What needs to be done:
Reproduce, word for word, the items from their first line through the line that contains "曹操「西游」后，孙权又开始拍", including both of those lines.

(Collected data)
....................

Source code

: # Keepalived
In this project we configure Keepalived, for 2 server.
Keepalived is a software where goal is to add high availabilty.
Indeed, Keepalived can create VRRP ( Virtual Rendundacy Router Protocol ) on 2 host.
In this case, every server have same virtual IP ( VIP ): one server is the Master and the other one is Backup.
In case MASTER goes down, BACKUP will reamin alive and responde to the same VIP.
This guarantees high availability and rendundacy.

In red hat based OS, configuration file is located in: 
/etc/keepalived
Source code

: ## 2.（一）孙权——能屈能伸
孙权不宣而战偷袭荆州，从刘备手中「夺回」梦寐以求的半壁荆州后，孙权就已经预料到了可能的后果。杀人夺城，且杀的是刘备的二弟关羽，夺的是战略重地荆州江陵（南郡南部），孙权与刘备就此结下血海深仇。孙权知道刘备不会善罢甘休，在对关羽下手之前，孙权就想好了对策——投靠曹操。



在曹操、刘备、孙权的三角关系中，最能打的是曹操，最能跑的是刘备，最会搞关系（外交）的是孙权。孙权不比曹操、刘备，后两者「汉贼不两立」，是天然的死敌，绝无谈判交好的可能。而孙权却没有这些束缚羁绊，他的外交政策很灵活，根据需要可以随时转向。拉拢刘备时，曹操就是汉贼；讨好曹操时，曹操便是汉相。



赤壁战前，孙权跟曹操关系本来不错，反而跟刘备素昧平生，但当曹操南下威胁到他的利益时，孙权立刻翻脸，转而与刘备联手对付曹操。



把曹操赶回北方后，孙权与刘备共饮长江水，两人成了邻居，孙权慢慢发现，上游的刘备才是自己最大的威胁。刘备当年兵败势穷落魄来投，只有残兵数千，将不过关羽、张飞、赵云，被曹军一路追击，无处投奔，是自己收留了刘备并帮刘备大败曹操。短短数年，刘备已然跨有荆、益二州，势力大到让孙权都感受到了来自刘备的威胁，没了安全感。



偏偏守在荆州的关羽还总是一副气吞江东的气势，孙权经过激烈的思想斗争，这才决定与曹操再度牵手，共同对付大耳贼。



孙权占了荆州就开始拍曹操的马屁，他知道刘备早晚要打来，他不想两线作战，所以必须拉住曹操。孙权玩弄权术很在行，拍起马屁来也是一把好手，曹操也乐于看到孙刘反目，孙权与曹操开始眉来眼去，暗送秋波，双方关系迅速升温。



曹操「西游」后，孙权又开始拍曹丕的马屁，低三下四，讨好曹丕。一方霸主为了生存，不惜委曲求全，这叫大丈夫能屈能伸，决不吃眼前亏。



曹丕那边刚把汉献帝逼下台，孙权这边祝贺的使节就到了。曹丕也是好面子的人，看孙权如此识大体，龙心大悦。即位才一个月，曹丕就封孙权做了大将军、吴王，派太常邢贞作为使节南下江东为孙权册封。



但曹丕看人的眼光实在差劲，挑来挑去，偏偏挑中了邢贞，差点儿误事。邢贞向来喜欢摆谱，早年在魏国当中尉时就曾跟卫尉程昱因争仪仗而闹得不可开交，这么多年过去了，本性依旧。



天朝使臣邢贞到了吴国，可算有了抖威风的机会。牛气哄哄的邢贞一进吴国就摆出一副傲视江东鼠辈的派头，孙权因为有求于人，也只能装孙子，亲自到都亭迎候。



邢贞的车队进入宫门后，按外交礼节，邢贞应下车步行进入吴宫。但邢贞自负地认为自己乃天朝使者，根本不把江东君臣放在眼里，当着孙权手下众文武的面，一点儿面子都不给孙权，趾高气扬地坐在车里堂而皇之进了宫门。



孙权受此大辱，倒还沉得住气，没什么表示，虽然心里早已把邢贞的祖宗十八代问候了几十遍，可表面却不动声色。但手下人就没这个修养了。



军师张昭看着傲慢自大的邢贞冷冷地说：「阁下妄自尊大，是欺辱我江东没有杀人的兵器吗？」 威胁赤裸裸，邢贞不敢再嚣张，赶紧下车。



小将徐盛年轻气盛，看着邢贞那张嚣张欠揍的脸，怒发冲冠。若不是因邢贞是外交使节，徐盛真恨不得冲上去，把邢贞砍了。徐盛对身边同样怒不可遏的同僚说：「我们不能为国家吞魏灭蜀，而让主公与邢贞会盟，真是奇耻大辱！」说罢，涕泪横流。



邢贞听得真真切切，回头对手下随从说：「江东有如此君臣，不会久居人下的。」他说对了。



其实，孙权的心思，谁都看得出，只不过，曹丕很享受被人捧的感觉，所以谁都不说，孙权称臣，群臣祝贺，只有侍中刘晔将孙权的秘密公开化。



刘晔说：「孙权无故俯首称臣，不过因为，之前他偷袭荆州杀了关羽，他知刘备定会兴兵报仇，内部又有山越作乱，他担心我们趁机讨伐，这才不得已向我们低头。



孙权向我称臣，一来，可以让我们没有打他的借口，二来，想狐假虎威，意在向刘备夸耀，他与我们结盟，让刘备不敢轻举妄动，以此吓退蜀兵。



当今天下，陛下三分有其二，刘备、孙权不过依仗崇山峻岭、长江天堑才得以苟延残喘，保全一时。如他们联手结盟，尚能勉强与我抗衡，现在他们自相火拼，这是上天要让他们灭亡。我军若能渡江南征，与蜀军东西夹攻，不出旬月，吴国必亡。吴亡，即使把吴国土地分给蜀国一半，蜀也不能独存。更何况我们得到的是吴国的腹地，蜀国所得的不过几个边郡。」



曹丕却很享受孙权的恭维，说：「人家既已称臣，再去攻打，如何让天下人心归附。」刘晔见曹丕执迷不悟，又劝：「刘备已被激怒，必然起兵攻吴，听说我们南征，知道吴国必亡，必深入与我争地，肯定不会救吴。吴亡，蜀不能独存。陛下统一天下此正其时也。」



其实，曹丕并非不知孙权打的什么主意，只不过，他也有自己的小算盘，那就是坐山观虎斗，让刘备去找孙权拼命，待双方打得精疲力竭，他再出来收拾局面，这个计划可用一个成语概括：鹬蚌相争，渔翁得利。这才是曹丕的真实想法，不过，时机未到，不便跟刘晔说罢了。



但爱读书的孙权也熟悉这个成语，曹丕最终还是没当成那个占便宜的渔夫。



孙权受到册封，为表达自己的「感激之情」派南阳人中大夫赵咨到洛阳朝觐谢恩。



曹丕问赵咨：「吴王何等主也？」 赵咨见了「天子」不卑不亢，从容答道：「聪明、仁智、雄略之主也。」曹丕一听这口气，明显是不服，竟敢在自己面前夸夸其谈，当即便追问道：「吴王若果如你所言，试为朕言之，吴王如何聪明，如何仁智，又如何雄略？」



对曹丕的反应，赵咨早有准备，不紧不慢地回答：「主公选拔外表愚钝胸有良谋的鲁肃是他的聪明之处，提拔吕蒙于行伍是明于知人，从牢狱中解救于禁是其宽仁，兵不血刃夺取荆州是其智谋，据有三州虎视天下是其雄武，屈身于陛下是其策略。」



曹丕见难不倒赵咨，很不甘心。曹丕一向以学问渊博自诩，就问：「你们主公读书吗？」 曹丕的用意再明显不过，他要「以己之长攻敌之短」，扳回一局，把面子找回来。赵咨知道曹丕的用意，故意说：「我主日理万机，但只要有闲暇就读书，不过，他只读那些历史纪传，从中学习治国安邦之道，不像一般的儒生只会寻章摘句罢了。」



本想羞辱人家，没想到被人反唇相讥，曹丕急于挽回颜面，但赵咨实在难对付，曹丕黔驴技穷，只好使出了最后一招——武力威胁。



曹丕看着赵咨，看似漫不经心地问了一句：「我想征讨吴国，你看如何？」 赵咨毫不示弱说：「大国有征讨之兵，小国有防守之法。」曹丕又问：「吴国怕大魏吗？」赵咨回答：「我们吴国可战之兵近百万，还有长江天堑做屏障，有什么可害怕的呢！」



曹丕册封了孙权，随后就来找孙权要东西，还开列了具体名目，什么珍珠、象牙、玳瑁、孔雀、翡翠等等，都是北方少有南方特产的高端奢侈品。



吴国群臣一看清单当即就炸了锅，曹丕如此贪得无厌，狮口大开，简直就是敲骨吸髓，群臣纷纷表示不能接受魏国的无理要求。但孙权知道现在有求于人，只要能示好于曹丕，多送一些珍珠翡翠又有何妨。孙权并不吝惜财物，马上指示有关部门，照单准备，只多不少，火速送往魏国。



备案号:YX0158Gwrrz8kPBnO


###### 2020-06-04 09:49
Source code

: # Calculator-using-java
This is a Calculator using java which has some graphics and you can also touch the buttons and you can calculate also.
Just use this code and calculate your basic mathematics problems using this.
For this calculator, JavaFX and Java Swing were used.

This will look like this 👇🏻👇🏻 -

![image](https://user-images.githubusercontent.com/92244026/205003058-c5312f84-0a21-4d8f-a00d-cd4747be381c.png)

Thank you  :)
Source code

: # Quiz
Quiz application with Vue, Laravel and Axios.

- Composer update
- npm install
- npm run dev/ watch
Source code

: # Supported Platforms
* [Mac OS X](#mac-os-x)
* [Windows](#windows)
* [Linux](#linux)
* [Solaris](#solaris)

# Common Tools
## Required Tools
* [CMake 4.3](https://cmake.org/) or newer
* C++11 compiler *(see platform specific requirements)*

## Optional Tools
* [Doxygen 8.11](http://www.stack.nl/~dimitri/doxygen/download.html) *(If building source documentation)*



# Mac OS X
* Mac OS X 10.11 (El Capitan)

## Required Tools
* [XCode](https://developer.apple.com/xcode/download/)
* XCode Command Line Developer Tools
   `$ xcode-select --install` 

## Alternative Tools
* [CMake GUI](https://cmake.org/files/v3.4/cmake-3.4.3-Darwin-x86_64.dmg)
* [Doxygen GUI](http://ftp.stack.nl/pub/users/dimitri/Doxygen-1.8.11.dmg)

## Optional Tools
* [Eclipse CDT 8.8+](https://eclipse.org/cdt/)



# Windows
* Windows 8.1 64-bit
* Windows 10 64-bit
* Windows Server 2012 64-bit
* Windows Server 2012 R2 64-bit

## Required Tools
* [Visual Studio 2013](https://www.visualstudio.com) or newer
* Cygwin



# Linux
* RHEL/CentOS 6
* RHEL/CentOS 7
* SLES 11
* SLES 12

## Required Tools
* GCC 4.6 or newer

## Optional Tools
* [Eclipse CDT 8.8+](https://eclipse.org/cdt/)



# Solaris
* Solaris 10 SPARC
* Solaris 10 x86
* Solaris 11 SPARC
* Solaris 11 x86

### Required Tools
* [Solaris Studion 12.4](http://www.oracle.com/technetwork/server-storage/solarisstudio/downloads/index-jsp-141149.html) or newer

....................

Output for this exercise:
Source code

: # Keepalived
In this project we configure Keepalived, for 2 server.
Keepalived is a software where goal is to add high availabilty.
Indeed, Keepalived can create VRRP ( Virtual Rendundacy Router Protocol ) on 2 host.
In this case, every server have same virtual IP ( VIP ): one server is the Master and the other one is Backup.
In case MASTER goes down, BACKUP will reamin alive and responde to the same VIP.
This guarantees high availability and rendundacy.

In red hat based OS, configuration file is located in: 
/etc/keepalived
Source code

: ## 2.（一）孙权——能屈能伸
孙权不宣而战偷袭荆州，从刘备手中「夺回」梦寐以求的半壁荆州后，孙权就已经预料到了可能的后果。杀人夺城，且杀的是刘备的二弟关羽，夺的是战略重地荆州江陵（南郡南部），孙权与刘备就此结下血海深仇。孙权知道刘备不会善罢甘休，在对关羽下手之前，孙权就想好了对策——投靠曹操。



在曹操、刘备、孙权的三角关系中，最能打的是曹操，最能跑的是刘备，最会搞关系（外交）的是孙权。孙权不比曹操、刘备，后两者「汉贼不两立」，是天然的死敌，绝无谈判交好的可能。而孙权却没有这些束缚羁绊，他的外交政策很灵活，根据需要可以随时转向。拉拢刘备时，曹操就是汉贼；讨好曹操时，曹操便是汉相。



赤壁战前，孙权跟曹操关系本来不错，反而跟刘备素昧平生，但当曹操南下威胁到他的利益时，孙权立刻翻脸，转而与刘备联手对付曹操。



把曹操赶回北方后，孙权与刘备共饮长江水，两人成了邻居，孙权慢慢发现，上游的刘备才是自己最大的威胁。刘备当年兵败势穷落魄来投，只有残兵数千，将不过关羽、张飞、赵云，被曹军一路追击，无处投奔，是自己收留了刘备并帮刘备大败曹操。短短数年，刘备已然跨有荆、益二州，势力大到让孙权都感受到了来自刘备的威胁，没了安全感。



偏偏守在荆州的关羽还总是一副气吞江东的气势，孙权经过激烈的思想斗争，这才决定与曹操再度牵手，共同对付大耳贼。



孙权占了荆州就开始拍曹操的马屁，他知道刘备早晚要打来，他不想两线作战，所以必须拉住曹操。孙权玩弄权术很在行，拍起马屁来也是一把好手，曹操也乐于看到孙刘反目，孙权与曹操开始眉来眼去，暗送秋波，双方关系迅速升温。



曹操「西游」后，孙权又开始拍曹丕的马屁，低三下四，讨好曹丕。一方霸主为了生存，不惜委曲求全，这叫大丈夫能屈能伸，决不吃眼前亏。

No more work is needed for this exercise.